Print the lines of the data unchanged, from the line containing "участники разделились на команды и" through the line containing "ve Koreografi bölümü öğrencileri iki gün", with both of those lines included. Leave the pictures out of your answer.

[Stored data entries]
__________________________________________________

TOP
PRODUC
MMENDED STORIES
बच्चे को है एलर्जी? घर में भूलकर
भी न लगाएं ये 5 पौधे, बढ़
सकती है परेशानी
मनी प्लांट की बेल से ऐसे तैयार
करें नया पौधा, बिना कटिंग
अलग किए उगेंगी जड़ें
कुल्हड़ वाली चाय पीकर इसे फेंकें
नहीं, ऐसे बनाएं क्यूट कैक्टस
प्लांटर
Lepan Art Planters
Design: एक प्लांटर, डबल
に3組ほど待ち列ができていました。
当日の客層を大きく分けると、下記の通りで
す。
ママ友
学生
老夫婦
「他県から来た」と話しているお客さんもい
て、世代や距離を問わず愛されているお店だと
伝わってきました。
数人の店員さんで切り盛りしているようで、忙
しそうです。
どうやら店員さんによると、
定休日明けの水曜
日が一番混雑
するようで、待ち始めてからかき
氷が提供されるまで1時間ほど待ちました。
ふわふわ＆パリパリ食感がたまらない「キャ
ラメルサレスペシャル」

__________________________________________________

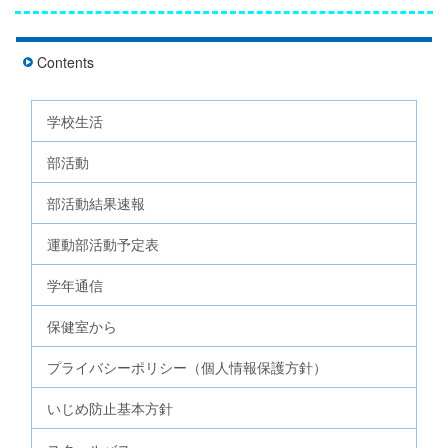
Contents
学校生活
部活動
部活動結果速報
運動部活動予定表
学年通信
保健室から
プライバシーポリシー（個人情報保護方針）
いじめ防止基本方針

__________________________________________________

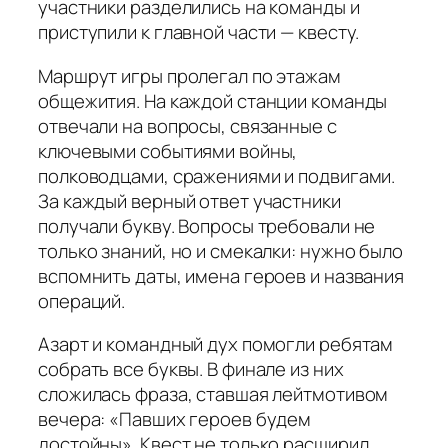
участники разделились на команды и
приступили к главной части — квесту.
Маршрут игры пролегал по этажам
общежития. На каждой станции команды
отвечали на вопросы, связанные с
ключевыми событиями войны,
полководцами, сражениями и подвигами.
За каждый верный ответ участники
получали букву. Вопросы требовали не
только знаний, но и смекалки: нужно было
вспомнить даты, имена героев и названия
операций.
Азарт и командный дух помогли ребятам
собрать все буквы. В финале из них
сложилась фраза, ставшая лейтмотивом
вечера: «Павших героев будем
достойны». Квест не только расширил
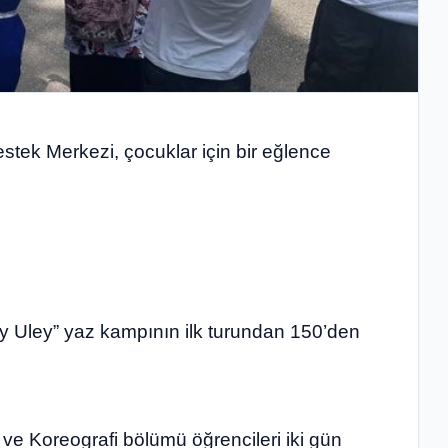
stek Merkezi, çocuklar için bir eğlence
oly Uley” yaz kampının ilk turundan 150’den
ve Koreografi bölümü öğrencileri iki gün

__________________________________________________

** Expected output **
участники разделились на команды и
приступили к главной части — квесту.
Маршрут игры пролегал по этажам
общежития. На каждой станции команды
отвечали на вопросы, связанные с
ключевыми событиями войны,
полководцами, сражениями и подвигами.
За каждый верный ответ участники
получали букву. Вопросы требовали не
только знаний, но и смекалки: нужно было
вспомнить даты, имена героев и названия
операций.
Азарт и командный дух помогли ребятам
собрать все буквы. В финале из них
сложилась фраза, ставшая лейтмотивом
вечера: «Павших героев будем
достойны». Квест не только расширил
stek Merkezi, çocuklar için bir eğlence
oly Uley” yaz kampının ilk turundan 150’den
ve Koreografi bölümü öğrencileri iki gün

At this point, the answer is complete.